One of our teens suggested A Long Walk to Water by Linda Sue Park as our tweens-teens’ book club selection for April. Having read this book several times, I was a little hesitant about this choice; not because it isn’t a great book, but rather because I was uncertain about how our tweens and teens would handle some of what I would consider heart-rending, gut-wrenching, tear-jerking scenes and an overall melancholic theme.
Almost immediately, I was reminded of one of my favorite quotes by A. B. Curtiss, author of The Little Chapel That Stood (which, by the way, is an awesome read for 4-8 year-olds).
Quote: “A children’s book about 9-11 presents a difficult task. We want to shield children from violence and fear, but we don’t want to shield them from courage and heroism. We want to protect them, but we also want them to grow up brave and strong.”
Well, let’s just say we’ve chosen A Long Walk to Water as our April book selection. I believe our young readers will handle the story quite well once they connect the life struggles with the life lessons, the gloom with the glory, the trials and tribulations with the triumphs. I think the hardship has a purpose and place in this book just as much as the victory does. The problems are there to teach the lessons and the lessons are there to explain the problems. They both are essential to the overall telling of the story.
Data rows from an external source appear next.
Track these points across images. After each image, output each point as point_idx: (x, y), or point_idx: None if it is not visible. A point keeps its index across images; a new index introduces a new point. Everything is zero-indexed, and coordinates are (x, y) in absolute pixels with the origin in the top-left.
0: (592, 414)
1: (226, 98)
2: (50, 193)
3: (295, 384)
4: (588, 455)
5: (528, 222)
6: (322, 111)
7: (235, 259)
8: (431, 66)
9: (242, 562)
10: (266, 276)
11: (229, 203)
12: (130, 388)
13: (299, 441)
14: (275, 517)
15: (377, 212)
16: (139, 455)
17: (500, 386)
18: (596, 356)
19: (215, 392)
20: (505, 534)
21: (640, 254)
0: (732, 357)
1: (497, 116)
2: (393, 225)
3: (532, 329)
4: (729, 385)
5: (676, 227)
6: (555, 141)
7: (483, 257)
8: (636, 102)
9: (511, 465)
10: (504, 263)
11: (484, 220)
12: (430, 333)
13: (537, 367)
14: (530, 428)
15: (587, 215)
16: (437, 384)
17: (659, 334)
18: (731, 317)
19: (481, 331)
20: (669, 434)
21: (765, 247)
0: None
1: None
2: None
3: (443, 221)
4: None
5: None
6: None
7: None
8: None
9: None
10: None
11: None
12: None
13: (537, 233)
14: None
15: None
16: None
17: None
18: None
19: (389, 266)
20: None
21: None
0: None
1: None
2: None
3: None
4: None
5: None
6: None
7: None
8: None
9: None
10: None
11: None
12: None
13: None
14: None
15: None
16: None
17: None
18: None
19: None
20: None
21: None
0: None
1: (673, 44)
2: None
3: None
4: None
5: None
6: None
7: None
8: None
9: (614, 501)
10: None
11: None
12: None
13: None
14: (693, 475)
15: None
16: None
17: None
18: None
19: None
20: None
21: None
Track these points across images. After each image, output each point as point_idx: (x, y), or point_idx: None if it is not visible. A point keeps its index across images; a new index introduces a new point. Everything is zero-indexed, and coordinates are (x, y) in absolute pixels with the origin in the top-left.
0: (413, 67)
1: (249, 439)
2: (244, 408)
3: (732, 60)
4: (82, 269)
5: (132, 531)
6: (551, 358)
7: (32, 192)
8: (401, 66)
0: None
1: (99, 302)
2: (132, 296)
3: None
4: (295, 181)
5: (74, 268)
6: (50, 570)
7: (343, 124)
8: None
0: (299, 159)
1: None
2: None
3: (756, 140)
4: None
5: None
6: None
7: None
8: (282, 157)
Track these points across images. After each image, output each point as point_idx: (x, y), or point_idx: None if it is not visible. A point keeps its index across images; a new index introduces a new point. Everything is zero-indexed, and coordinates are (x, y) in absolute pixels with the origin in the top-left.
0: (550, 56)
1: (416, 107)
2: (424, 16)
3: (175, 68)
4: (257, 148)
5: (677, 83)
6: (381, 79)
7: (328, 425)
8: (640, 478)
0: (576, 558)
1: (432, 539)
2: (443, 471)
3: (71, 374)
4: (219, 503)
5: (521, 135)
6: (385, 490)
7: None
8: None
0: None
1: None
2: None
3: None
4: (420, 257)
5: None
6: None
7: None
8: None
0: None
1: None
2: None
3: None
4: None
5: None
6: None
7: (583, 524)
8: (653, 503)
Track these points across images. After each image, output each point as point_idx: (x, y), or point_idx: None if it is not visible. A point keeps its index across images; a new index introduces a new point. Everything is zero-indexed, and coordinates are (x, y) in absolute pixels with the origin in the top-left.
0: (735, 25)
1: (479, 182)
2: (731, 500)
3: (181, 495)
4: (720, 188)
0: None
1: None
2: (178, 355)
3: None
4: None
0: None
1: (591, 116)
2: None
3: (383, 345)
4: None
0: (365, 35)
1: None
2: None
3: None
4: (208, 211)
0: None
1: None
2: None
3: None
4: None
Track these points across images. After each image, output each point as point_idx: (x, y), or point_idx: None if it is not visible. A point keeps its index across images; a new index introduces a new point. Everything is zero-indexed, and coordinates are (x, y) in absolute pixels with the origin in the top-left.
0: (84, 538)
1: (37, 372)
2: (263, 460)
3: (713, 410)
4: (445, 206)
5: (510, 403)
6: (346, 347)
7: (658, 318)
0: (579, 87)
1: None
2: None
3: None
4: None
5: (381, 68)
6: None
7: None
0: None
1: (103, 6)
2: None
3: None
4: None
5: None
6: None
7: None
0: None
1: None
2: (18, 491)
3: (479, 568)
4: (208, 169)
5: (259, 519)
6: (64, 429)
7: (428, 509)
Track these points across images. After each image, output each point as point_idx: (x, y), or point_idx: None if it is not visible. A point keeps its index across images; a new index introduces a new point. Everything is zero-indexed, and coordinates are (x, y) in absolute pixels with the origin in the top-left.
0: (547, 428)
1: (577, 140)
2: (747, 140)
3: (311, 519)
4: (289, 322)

That leads to this question: Do you find yourself second-guessing book choices for your kids due to unsettling themes or do you consider such themes essential to the overall telling of the story? As always, we love to hear your thoughts on books. Please leave a comment or two about this book or other books you are reading.
Book Synopsis: The New York Times bestseller A Long Walk to Water begins as two stories, told in alternating sections, about two eleven-year-olds in Sudan, a girl in 2008 and a boy in 1985. The girl, Nya, is fetching water from a pond that is two hours’ walk from her home: she makes two trips to the pond every day.
The boy, Salva, becomes one of the “lost boys” of Sudan, refugees who cover the African continent on foot as they search for their families and for a safe place to stay. Enduring every hardship from loneliness to attack by armed rebels to contact with killer lions and crocodiles, Salva is a survivor, and his story goes on to intersect with Nya’s in an astonishing and moving way.